A couple of word devices the author uses really irritated me. The first is the invention of the word “äppärät”, referring to the ubiquitous smartphones that everyone carries (at least anyone “in the know”). It’s a clumsy term, and a very unlikely one. In my experience, people don’t come up with something like that when describing something everyone has or does. People usually tend to abbreviate, saying, “Call me on my cell“, “Text me”, “I’ve got this great picture I took with my phone“. In the UK people say “my mobile”. In Germany they say “mein Handy”. I’ve read science fiction where everyone carries a “pad” or a “terminal”. There’s no need to be so florid (or unpronounceable), and it has the air of either desperation or a kind of me-too appropriation of established SF tropes. “Real” literature often does this, I find. They dip into the SF/Fantasy idea pool, pluck something juicy out, and get plaudits for being so inventive. This paragraph is a bit accusatory, and I don’t mean it to be – I’ve just noticed this.

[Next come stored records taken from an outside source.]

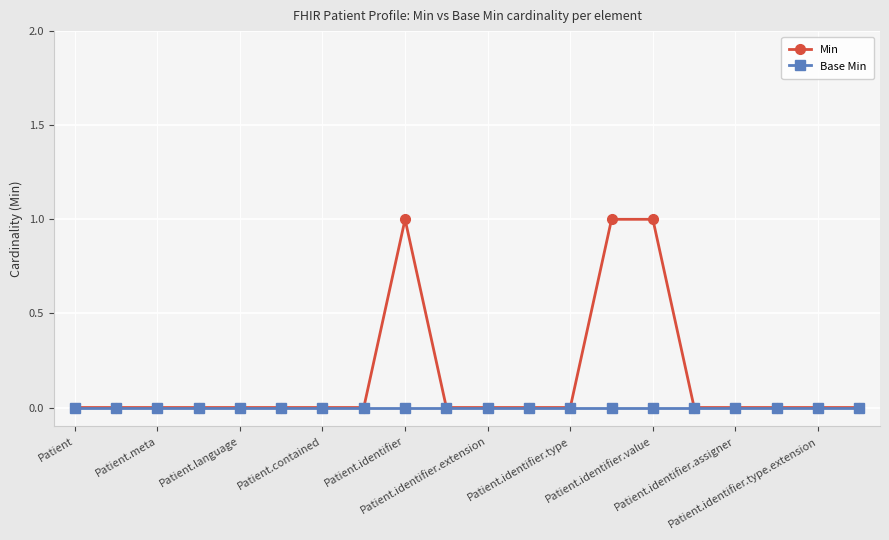

Rank the series by their average value, from lowest to highest.

Base Min, Min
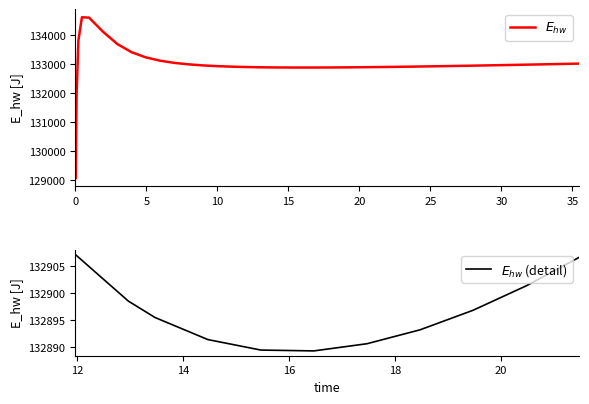

True or false: the data shows 133005.3 at 33.46875.

True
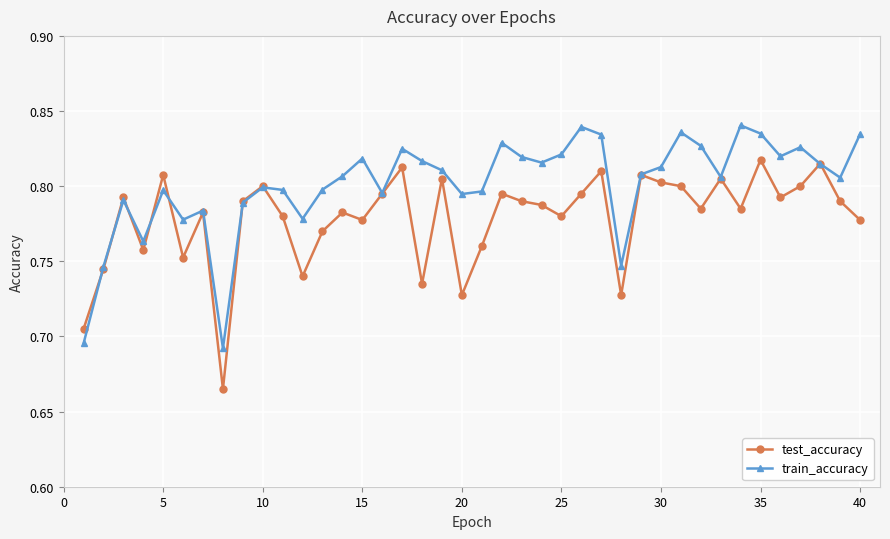

What is the difference between the maximum and second lowest values in the train_accuracy series?

0.1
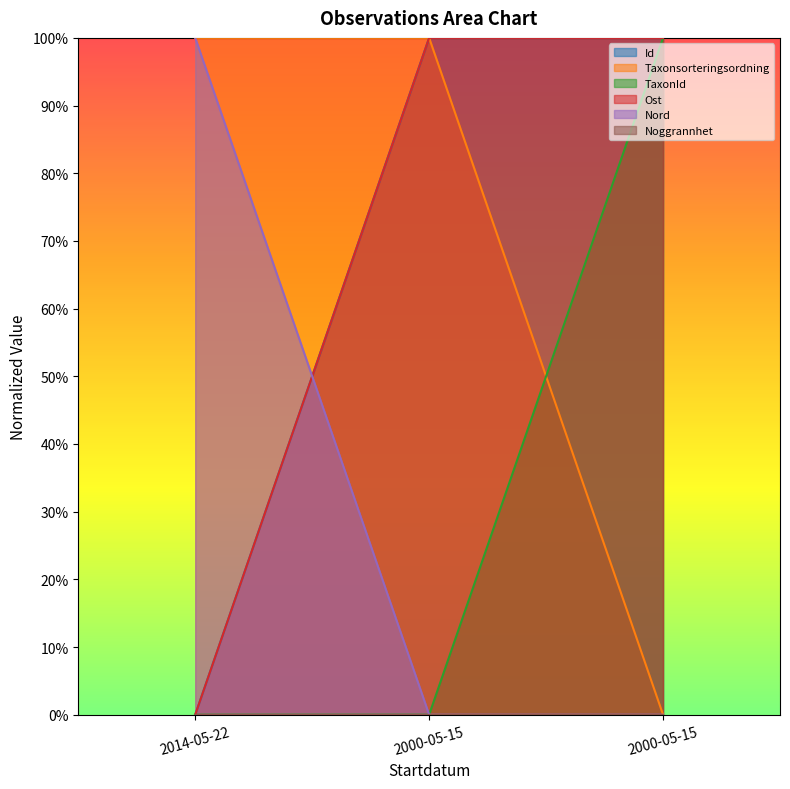

The Ost series shows 1.0 at 2000-05-15. True or false?

True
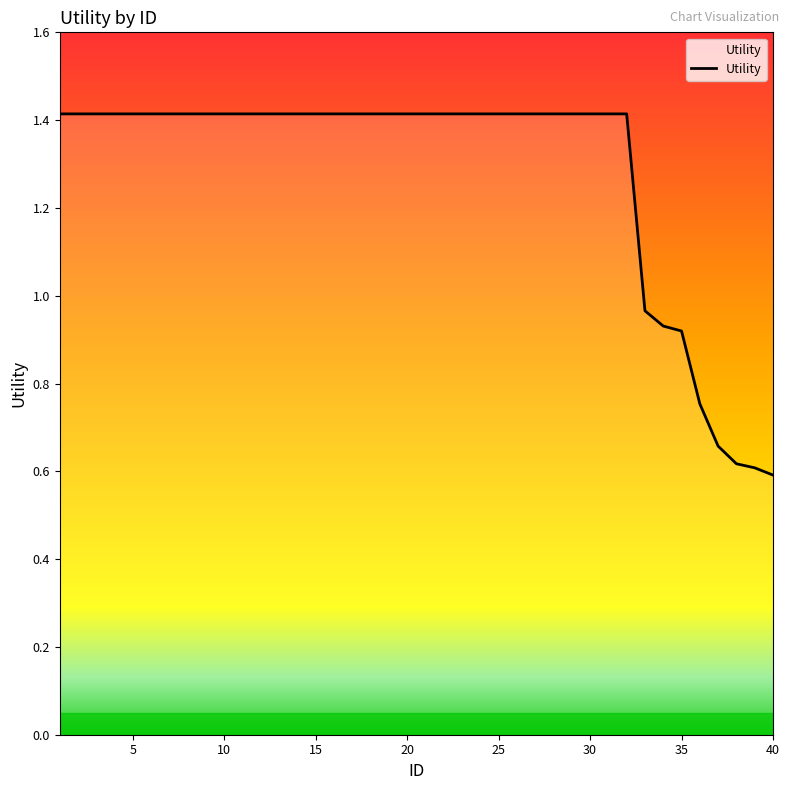

Does the chart display data point markers on the line(s)?

No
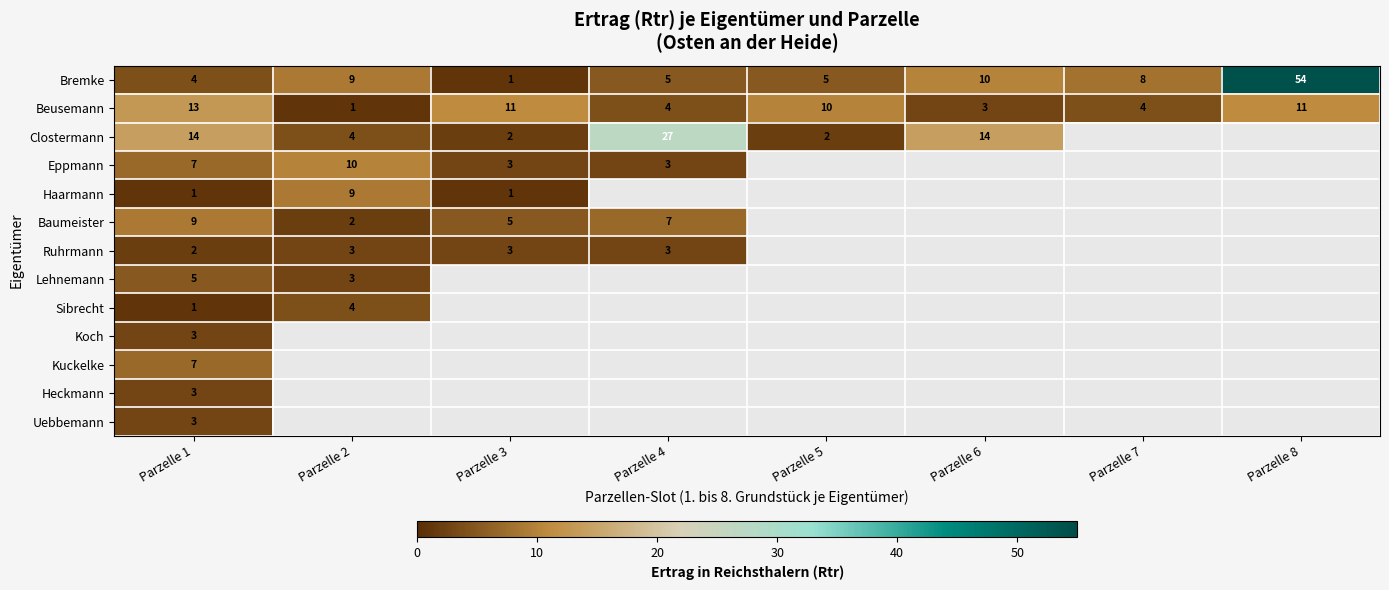

What is the average value of the Bremke series?

12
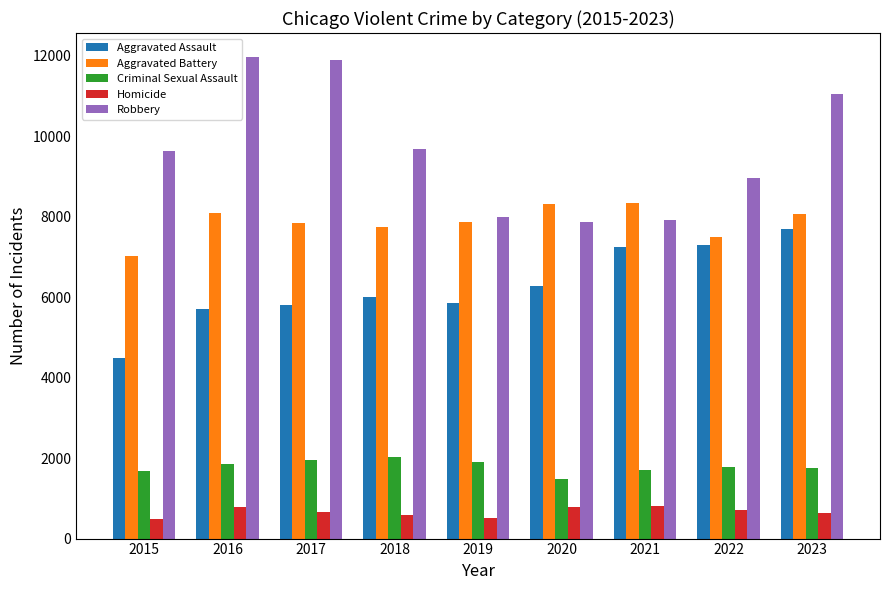

How many bars are there in each group?

5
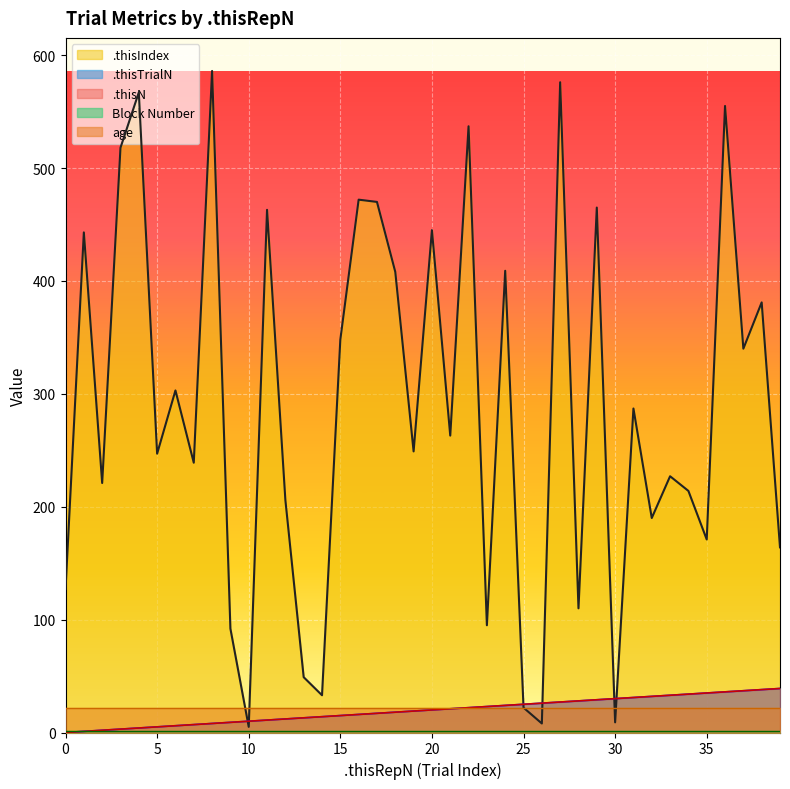

Between 0 and 32, which series saw the biggest shift?

.thisIndex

A “literary” author writes a genre book – SF or fantasy for example. Genre fans think it’s a weak example of the genre, but literary fans think it’s too out there. Does this happen a lot?

The other irritating wordplay is the InterCapping or CamelCase of all the corporation names, and how they’re amusing and unlikely, such as LandO’LakesGMFordCredit, ConAgraWholeFoodsLockheedMartin, WeylandYutani or whatever. That said, it’s not as bad as the cyberpunk overdrive of Jon Courtenay Grimwood, where everyone is on speed and smells of blood, nanobots and gunpowder, and carries a SmiWess sentient revolver (I made that up).

With the Occupy Wall Street protests going on now, it’s interesting to think of the parallels with this book. Some characters in the book are involved in helping encampments of people in Central Park, made homeless by the US dollar falling to the yuan. These are broken up using “semi-lethal” force, and it’s hard to watch the same thing happening now in the city where I live.

Good book, but I think I fall through a couple of gaps – the age/generation gap, and the genre/literary gap.